Over the past six months, the WisdomTree Japan Hedged Equity Fund (NYSEArca: DXJ) has gone from a strategy that was receiving very little attention, to the fastest growing exchange-traded-fund (ETF), in terms of inflows YTD1.
Many international equity ETFs provide local equity exposure and currency exposure to investors.
DXJ is different: We strive to give investors access to the Japanese equities market while neutralizing the effect of the currency on the total return. [WisdomTree Japan ETF Thumped as Yen Rallies]
Let’s break down how we manage the yen hedge and how investors should think about the values being presented to them on a daily basis.

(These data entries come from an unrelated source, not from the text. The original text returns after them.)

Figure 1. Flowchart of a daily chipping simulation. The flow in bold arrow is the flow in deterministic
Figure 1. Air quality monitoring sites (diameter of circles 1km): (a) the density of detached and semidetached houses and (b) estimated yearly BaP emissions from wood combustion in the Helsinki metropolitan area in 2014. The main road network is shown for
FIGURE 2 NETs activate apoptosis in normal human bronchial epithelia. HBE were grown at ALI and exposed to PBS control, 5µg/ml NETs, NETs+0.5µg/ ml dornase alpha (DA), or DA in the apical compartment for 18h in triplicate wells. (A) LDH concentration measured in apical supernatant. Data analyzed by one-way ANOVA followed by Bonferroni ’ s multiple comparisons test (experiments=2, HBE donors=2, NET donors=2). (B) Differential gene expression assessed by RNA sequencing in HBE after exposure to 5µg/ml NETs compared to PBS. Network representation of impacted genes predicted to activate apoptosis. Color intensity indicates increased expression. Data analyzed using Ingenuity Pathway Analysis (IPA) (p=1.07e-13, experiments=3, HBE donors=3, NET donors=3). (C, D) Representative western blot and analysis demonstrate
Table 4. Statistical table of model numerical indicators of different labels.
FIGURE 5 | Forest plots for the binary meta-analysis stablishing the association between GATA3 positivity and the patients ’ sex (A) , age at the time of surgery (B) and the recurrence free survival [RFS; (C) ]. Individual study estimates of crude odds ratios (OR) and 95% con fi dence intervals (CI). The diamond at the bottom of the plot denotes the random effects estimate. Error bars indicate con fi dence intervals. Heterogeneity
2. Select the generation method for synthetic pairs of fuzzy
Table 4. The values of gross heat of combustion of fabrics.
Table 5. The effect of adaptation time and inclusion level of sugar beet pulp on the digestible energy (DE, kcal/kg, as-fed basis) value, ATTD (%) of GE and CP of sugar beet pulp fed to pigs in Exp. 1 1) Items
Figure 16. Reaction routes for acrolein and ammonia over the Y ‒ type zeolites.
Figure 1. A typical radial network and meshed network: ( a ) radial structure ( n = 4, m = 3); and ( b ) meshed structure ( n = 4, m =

In the DXJ portfolio, we seek to neutralize the currency exposure of investing in Japanese equities. At the end of every month, the Fund portfolio manager enters into non-deliverable forward contracts to hedge the yen exposure in the portfolio. We enter into contracts that approximately equal the market value of the equities in the portfolio. Throughout the month, the yen moves up and down and the equities move up and down based on the Japanese equity and currency market. They will normally move independently of one another. When a creation of new shares occurs mid month, we take in more equities and we enter into new forward contracts to match the notional for the new creation of shares. At the end of the month, we roll all the forwards2, entering into new 30-day forward contracts to bring the currency hedge back in line with the notional amount of equities in the Fund.
ETF Valuation Metrics:
When looking at ETFs with international underlying securities, it is also important to understand what goes into each value you are observing. Are the underlying markets opened or closed at the time the ETF is trading? In DXJ’s case, during U.S. trading hours, the Japanese equity market is closed. The different values published can help with your overall understanding of how the ETF trades and is priced on the secondary market.